• **EXERCISE TASKS**
a. In the passage about Gori Mora, what does the artist consider one of the main catalysts behind social communication?
b. Continue the passage about Gori Mora's paintings on Perspex from its last sentence.

Spanish artist Gori Mora focuses on exploring the myriad effects technology has on social media interactions, our concept of self-perception, and our various other, most intrinsic values, such as love, sexuality, and desire. In fact, Mora considers desire to be one of the main catalysts behind social communication; typically, desire suggests a lack, a sort of void that one wishes to fulfill with external pleasure. In contemporary life, accentuated with new technologies, our bodies become sites of interpretation, almost poetic, if hybridized, or even somehow ‘cyborgian’. Essentially, Mora’s paintings are his own sort of visual study, recording his own perception of reality as understood through a modern technological lens. The Perspex ‘window’ upon which Mora paints references (in no small way) the screen through which we receive information; the dating-apps through which we present and cultivate our online selves; and the palm-sized windows, like crystal balls into which we might see (a version of) reality.
Yet, paradoxically, Mora’s scenes of lovers in repose and leisure are intimate, even sweet, handled with a loving hand and patient brush. Furthermore, his approach is, for all intents and purposes, backward: the artist’s process is inverted, and the most forward-facing elements of the painterly picture must be applied first. Extreme care and planning is necessary when painting on Perspex, as the first brushstroke placed on the support will be the first one seen by a viewer, (which is fundamentally opposite to traditional painting techniques where the first mark is buried deep within the surface of the painting.) In a sense, there is nowhere for Mora to hide. He is metaphorically ‘naked’ – as naked as his subjects. The aesthetic of an exhibition screen is invoked; a world just out of reach that one is at once privy to, yet ever estranged from. And there is a further sort of paradox or riddle to this approach: a blindness, a faithful commitment to and belief in the process. Not entirely unlike the overwhelming panoply of persons and personas facilitated online.

• **INFORMATION SHOWN**
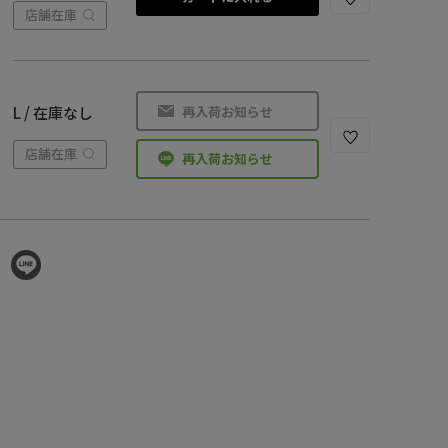
店舗在庫
再入荷お知らせ
L / 在庫なし
店舗在庫
再入荷お知らせ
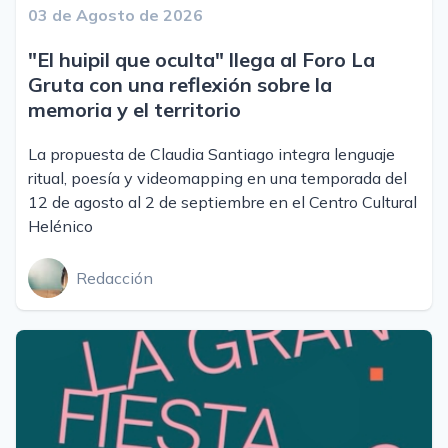
03 de Agosto de 2026
"El huipil que oculta" llega al Foro La
Gruta con una reflexión sobre la
memoria y el territorio
La propuesta de Claudia Santiago integra lenguaje
ritual, poesía y videomapping en una temporada del
12 de agosto al 2 de septiembre en el Centro Cultural
Helénico
Redacción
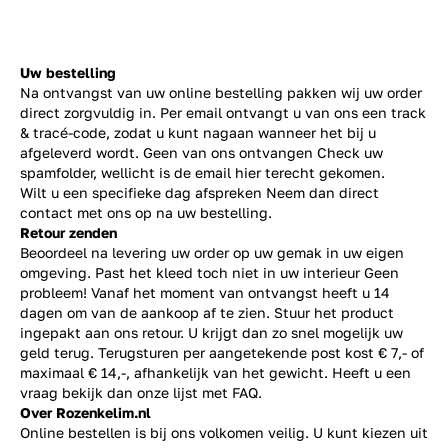
Uw bestelling
Na ontvangst van uw online bestelling pakken wij uw order
direct zorgvuldig in. Per email ontvangt u van ons een track
& tracé-code, zodat u kunt nagaan wanneer het bij u
afgeleverd wordt. Geen van ons ontvangen Check uw
spamfolder, wellicht is de email hier terecht gekomen.
Wilt u een specifieke dag afspreken Neem dan direct
contact
met ons op na uw bestelling.
Retour zenden
Beoordeel na levering uw order op uw gemak in uw eigen
omgeving. Past het kleed toch niet in uw interieur Geen
probleem! Vanaf het moment van ontvangst heeft u 14
dagen om van de aankoop af te zien. Stuur het product
ingepakt aan ons retour. U krijgt dan zo snel mogelijk uw
geld terug. Terugsturen per aangetekende post kost € 7,- of
maximaal € 14,-, afhankelijk van het gewicht. Heeft u een
vraag bekijk dan onze lijst met
FAQ.
Over Rozenkelim.nl
Online bestellen is bij ons volkomen veilig. U kunt kiezen uit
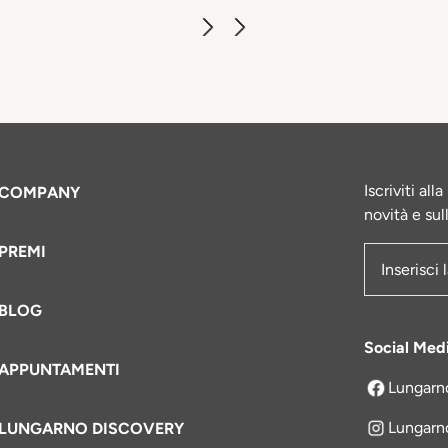
Iscriviti al
COMPANY
novità e sul
PREMI
Indirizzo e
BLOG
Social Med
APPUNTAMENTI
Lungarn
si apre in 
Lungarn
LUNGARNO DISCOVERY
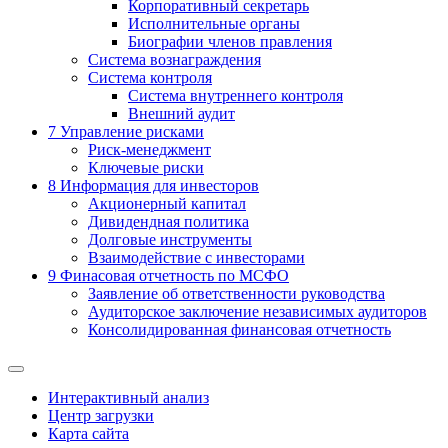
Корпоративный секретарь
Исполнительные органы
Биографии членов правления
Система вознаграждения
Система контроля
Система внутреннего контроля
Внешний аудит
7
Управление рисками
Риск-менеджмент
Ключевые риски
8
Информация для инвесторов
Акционерный капитал
Дивидендная политика
Долговые инструменты
Взаимодействие с инвеcторами
9
Финасовая отчетность по МСФО
Заявление об ответственности руководства
Аудиторское заключение независимых аудиторов
Консолидированная финансовая отчетность
Интерактивный анализ
Центр загрузки
Карта сайта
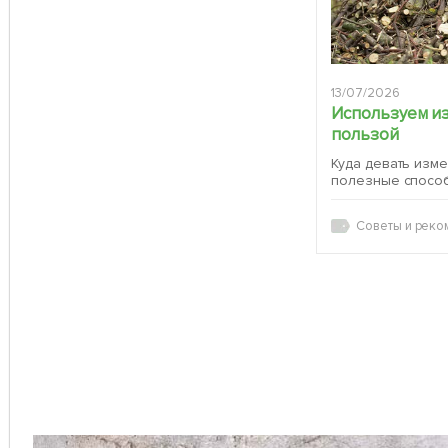
13/07/2026
Используем и
пользой
Куда девать изм
полезные спосо
Советы и реко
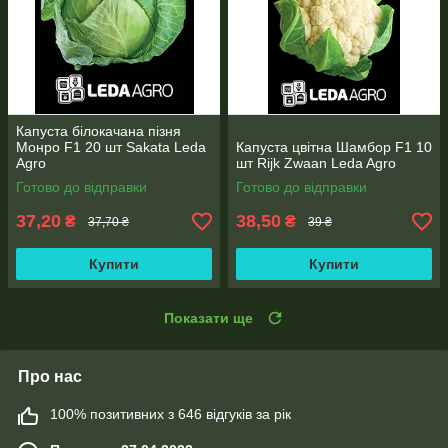
Капуста білокачана пізня
Монро F1 20 шт Sakata Leda
Капуста цвітна Шамбор F1 10
Agro
шт Rijk Zwaan Leda Agro
Готово до відправки
Готово до відправки
37,20
38,50
₴
₴
37,70 ₴
39 ₴
Купити
Купити
Показати ще
Про нас
100% позитивних з 646 відгуків за рік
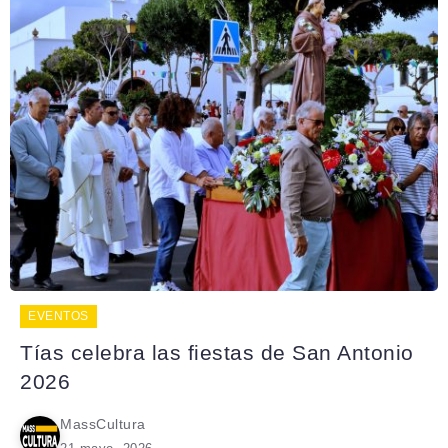
EVENTOS
Tías celebra las fiestas de San Antonio
2026
MassCultura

• **RESULTS OF THE TASKS**
a. Desire.

b.
Mora’s artistic practice explores the form of camouflage, mimesis, and appropriation, further confounding the complex relationship between reality and representation. Bodies, revitalized through a virtual space, engage us just as these paintings. But why paintings? Why not video or new-media art? There is an intimacy in painting, a sort of Romantic desire to reconnect to the corporeal, the physical body. The real body. This play between contemporary technology and more traditional means is also a commentary on classical portraiture’s role in courtship before the advent of photography.